Analyzes sexual patterns and attitudes in contemporary American society. Topics include sex roles and models in contemporary society, male and female anatomy and physiology, sexual response, family planning and birth control, birth, and sexual dysfunction. Prerequisite: PSY 110
An exploration of some of the psychological issues relevant to women. Theories of female psychology and research findings will be considered, as will biological, social and cultural factors that affect females. Topics to be discussed may include female life span development; gender identity; gender differences in mental health and sexuality; sexism; and violence against women. This course is designed for both female and male students who are interested in learning about women's lives from a bio psychosocial perspective. Prerequisite: PSY 110
An exploration of what it means to "be a man" and what society expects of males. Current theories of male psychology and masculinity from multicultural, biological, and psychosocial perspectives will be considered. Topics include: gender identity and gender roles; how boys learn to become men; absent fathers and father-hunger; competition, success and work; violence and aggression; sexuality and homophobia; patriarchy, privilege and power; relationships and intimacy; family roles and fatherhood; physical and mental health issues. The course is designed for both men and women who are interested in learning about men, as well as men's roles in the family, at work, and in society. Prerequisite: PSY 110
Courtship, marriage, and other relationships among husband, wife, and children. Social, economic, and emotional problems in marriage and family life are analyzed. Also surveyed are the social forces operating in mate selection and the social dynamics, structures, functions, and changes of marriage and the family.

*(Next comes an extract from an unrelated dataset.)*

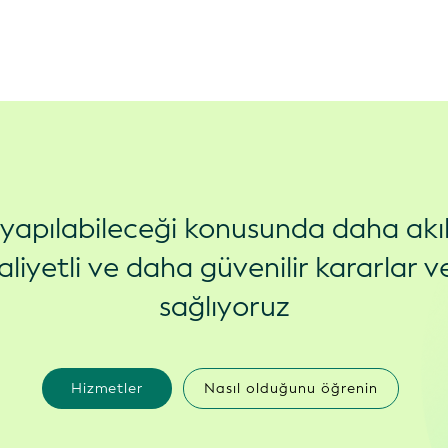
ş yapılabileceği konusunda daha akıl
liyetli ve daha güvenilir kararlar ve
sağlıyoruz
Hizmetler
Nasıl olduğunu öğrenin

A hands-on, experiential course designed to build self-esteem for women. Topics will include self-expression, assertiveness and communication skills, confidence-building, self-acceptance, and stress reduction. Activities will include art and writing projects, adventure learning, group discussions, and role-playing.
Introduces the student to the mental and physical skills needed to deal effectively with any potentially dangerous situations as well as with day to day conflicts.
A course in personal safety that introduces the basic components of conflict management and self defense strategies and skills. This co-ed course will include both theory and practice sessions.
* Only six non-Arts and Science credits may be taken towards an A.A. degree.
Depending on the course selection 50% of this program can be completed online.